LOL, I didn't lose my face. Not possible being my identity or pictures aren't on here. The fact you and others take this so seriously is what's stupid. You act like sexual dynamics between MBTI types is a 'taboo' topic to discuss.* If you think it's so stupid - why are you wasting your time responding? That's the biggest joke here that I've seen. INTJs usually ignore something that is stupid and not worth their brain power. You probably think more of this thread than you're willing to admit!*

I wasn't seeking porn responses - thanks for assuming, I was being descriptive as possible when describing my own experiences. People don't have to be as descriptive as they want back. Besides, I'm under an anonymous handle. My picture and identity aren't revealed. 

*BOTTOM LINE [EMPHASIZED]: if you think something is stupid, why are you wasting your time and brain power on it?*

YOU and @INTPoetry are the ones who aren't open to other people's ideas. You immediately dismissed / attacked the second I posted this thread. Sweet projection you have going on, there, both of you. Accusing me of something you are both doing yourself; you both weren't open to the idea of this thread in the first place, and now you're telling me I'm not open to your disapproval of me starting this thread. What a joke. 

Shoo mosquito.


----------



## MadMadMadness (Jan 10, 2016)

@lilysocks and @INTPoetry, my INTJ proposed to me the other night. I am wearing a huge rock on my finger.

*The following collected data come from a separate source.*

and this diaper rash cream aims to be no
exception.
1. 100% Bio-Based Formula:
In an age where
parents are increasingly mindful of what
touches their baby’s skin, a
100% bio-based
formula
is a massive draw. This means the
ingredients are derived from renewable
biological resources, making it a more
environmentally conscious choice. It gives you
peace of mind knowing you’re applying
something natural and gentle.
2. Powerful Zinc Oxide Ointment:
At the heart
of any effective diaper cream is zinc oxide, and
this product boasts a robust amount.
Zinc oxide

That's what happens to women who know how to keep their partners happy and satisfied, both cerebrally and sexually. Both of you sound like miserable wenches.


----------



## Catwalk (Aug 12, 2015)

_Oh my_. A feisty ENFP™.

-Crosses legs-


----------



## Catwalk (Aug 12, 2015)

MadMadMadness said:


> Both of you sound like miserable wenches.


Do not worry, darling. _Many_ of us are rather *fun* - (i.e., less stiffy) - I shall supply some Spicy Sauciness™ here to keep it ''functional'' and getting jiggy with it! 

____________

Com.


----------



## beth x (Mar 4, 2010)

*Thread warning*

Please be nice to each other, and stop name calling.

Time to chill and watch daggy 80s clips and reevaluate.


----------



## INTPoetry (Mar 25, 2015)

MadMadMadness said:


> @lilysocks and @INTPoetry, my INTJ proposed to me the other night. I am wearing a huge rock on my finger. That's what happens to women who know how to keep their partners happy and satisfied, both cerebrally and sexually. Both of you sound like *miserable wenches*.












Guilty as charged.


----------



## aef8234 (Feb 18, 2012)

How'd I miss this thread?

I mean from OP whining about the lack of people wanting to share their sex lives like it's Sex and the City to the edgelords trying too hard, this is hilarious.

Also, the unironic use of wenches.


----------